Ingredients
- Serves 8 to 10
- 10 minutes preparation
- 40 minutes cooking
- 150g salted butter
- 100g good dark chocolate
- 200g sugar
- 2 tablespoons good quality cocoa powder
- 150ml Baileys liqueur
- 175g plain flour
- 2 teaspoons baking powder
- 3 eggs lightly beaten
- <b>For the chocolate ganache:</b>
- 200g dark chocolate
- 100g unsalted butter
- 1 tablespoon very strong coffee (made with instant granules is easiest)
Baileys Irish Cream was one of the first alcoholic drinks I tasted. I remember sipping it surreptitiously from my parents’ drinks cabinet as a teen and wondering why on earth we were supposed to be grown-up to enjoy booze. It was so sweet it felt entirely harmless.
These days, I like to drink it on ice, and can usually only manage one, as my adult tastebuds seem slowly to be turning off sugar these days. In desserts and baking, however, it’s a good pal, here adding even more moistness to an already dense chocolate cake. Try the (outrageously rich) chocolate version in a Tiramisu.
Pre-heat the oven to 170 degrees celsius. Grease and line a 20/21 cm cake tin.
Melt the chocolate, butter, sugar, cocoa powder and Baileys together over a bain-marie or in the microwave. Stir until smooth and leave to cool.

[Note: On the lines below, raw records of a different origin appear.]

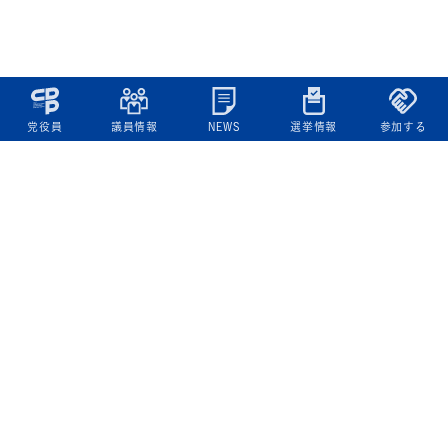
党役員
議員情報
NEWS
選挙情報
参加する
立憲民主党について
綱領
役員一覧
次の内閣
委員会委員一覧
議員・総支部長一覧
党本部所在地
都道府県連一覧
立憲民主党 活動計画・活動報告
ニュース
政策情報
基本政策
ビジョン２２
政策集
選挙政策
国会レポート
政調活動ニュース
提出法案
選挙情報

Add the eggs to the mixture and then sift in the flour and baking powder. Fold to combine, and pour the batter into the prepared tin.
Bake for around 40 minutes, until the sides no longer wobble when you shake the tin, but the middle still appears slightly soft and molten. Take the cake out of the oven and let it cool for five minutes or so, then turn it out onto a wire rack. When it is completely cool, make the ganache.
Put the chocolate, butter and water into a bowl and melt gently over a bain-marie or in the microwave. Stir lightly until the glaze is glossy.
Let it cool and thicken for a few minutes before glazing the cake.